Sobre el precio de los combustibles de los vehículos tenemos en España para empezar un Impuesto Especial sobre Hidrocarburos, que es un importe fijo que oscila entre los 0,47 euros por litro de la gasolina y los 0,37 del diésel. A esto hay que añadir un IVA del 21% sobre el precio total del combustible. El resultado es que alrededor de la mitad de lo que pagamos por llenar el depósito es dinero que se lleva el gobierno. Irónicamente es mucho menor el margen de las petroleras o de la gasolinera que el que se lleva sin más el gobierno. No hay empresarios en casi ningún sector que manejen márgenes de beneficios como los que se lleva con carácter general en todos los sectores el gobierno con sus impuestos. Hay gente que lo aplaude, pero que sea consciente de hasta qué punto esto encarece los bienes y los servicios, por supuesto los combustibles.
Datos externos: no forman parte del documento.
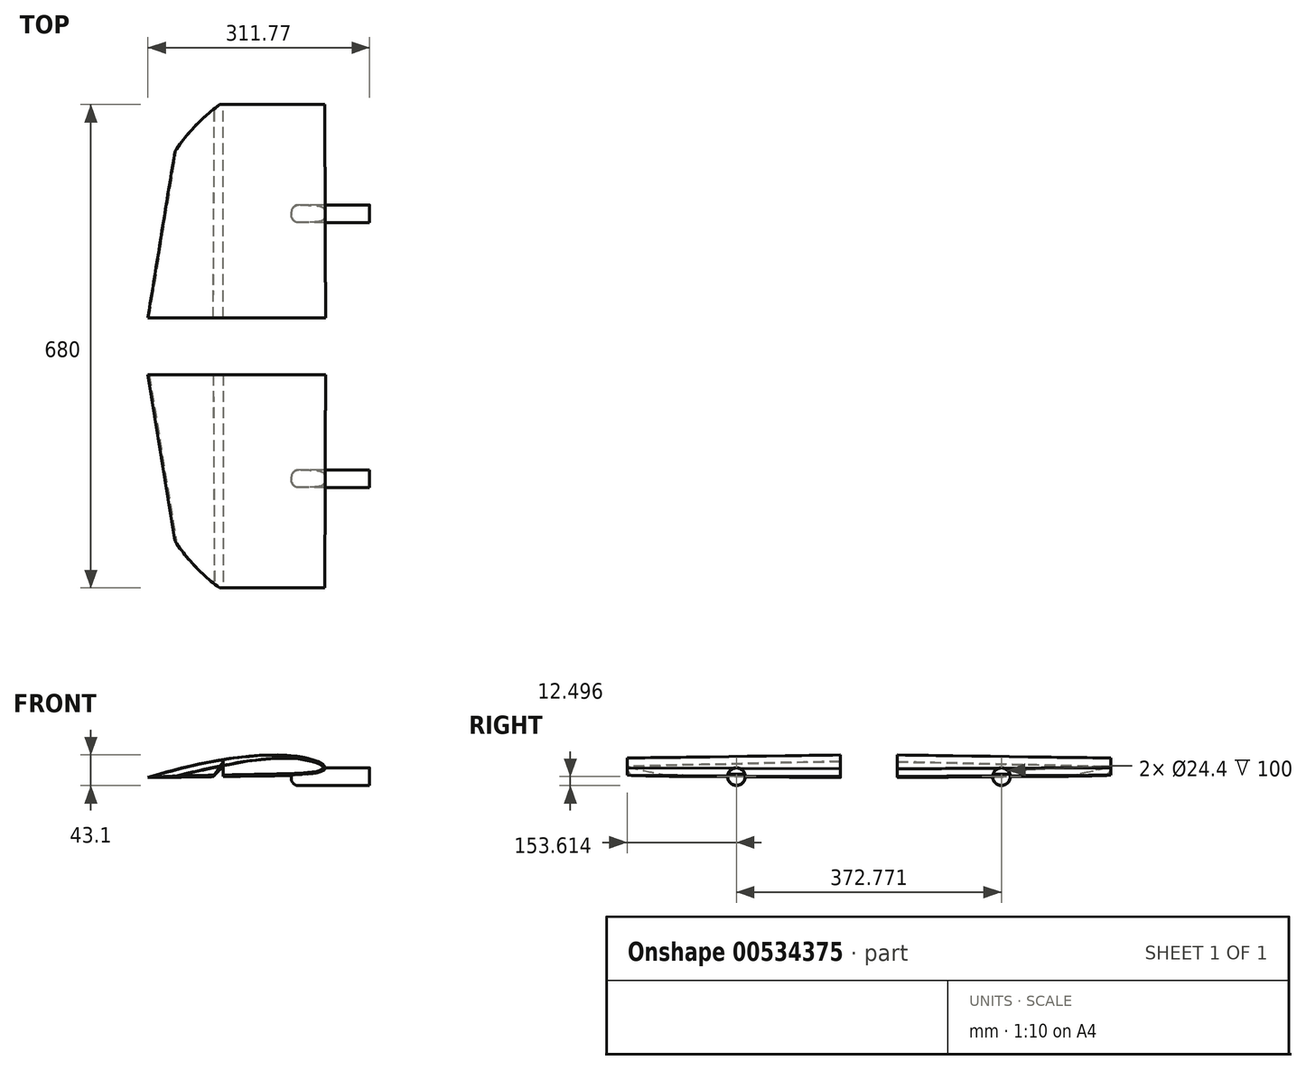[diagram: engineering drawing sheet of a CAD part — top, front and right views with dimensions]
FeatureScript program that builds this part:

En el caso de la gasolina y el diésel, se da además la circunstancia de que cuanto más sube el precio más impuestos cobra y más dinero se lleva el gobierno. Es decir, puesto que el IVA es un porcentaje fijo del 21% sobre el precio, si el precio del litro de gasolina es 1 euro el gobierno se lleva 21 céntimos por litro, pero si el precio de la gasolina sube a 2 euros el gobierno se lleva 42 céntimos. El que especula con los precios para beneficiarse y empobrecernos es el gobierno, porque el gobierno no padece las subidas de costes del producto de cuya subida de precio se beneficia.

Así las cosas lo normal sería que el gobierno rebajara la fiscalidad de los combustibles para aliviar a los ciudadanos. Es decir, no hablamos siquiera de que el gobierno recorte sus ingresos, sino de que no se aproveche de los precios para multiplicarlos. En el ejemplo anterior, si la gasolina pasa de 1 euro a 2 euros lo suyo sería que, simplificando, el gobierno bajara el IVA del 21% al 10,5%, de forma que mantuviera sus ingresos pero no se enriqueciera más, aprovechando la coyuntura, a costa de sangrar a los ciudadanos. Puede que Trump tenga la culpa de muchas cosas, pero de la mitad de lo que cuestan los combustibles la culpa la tiene el gobierno.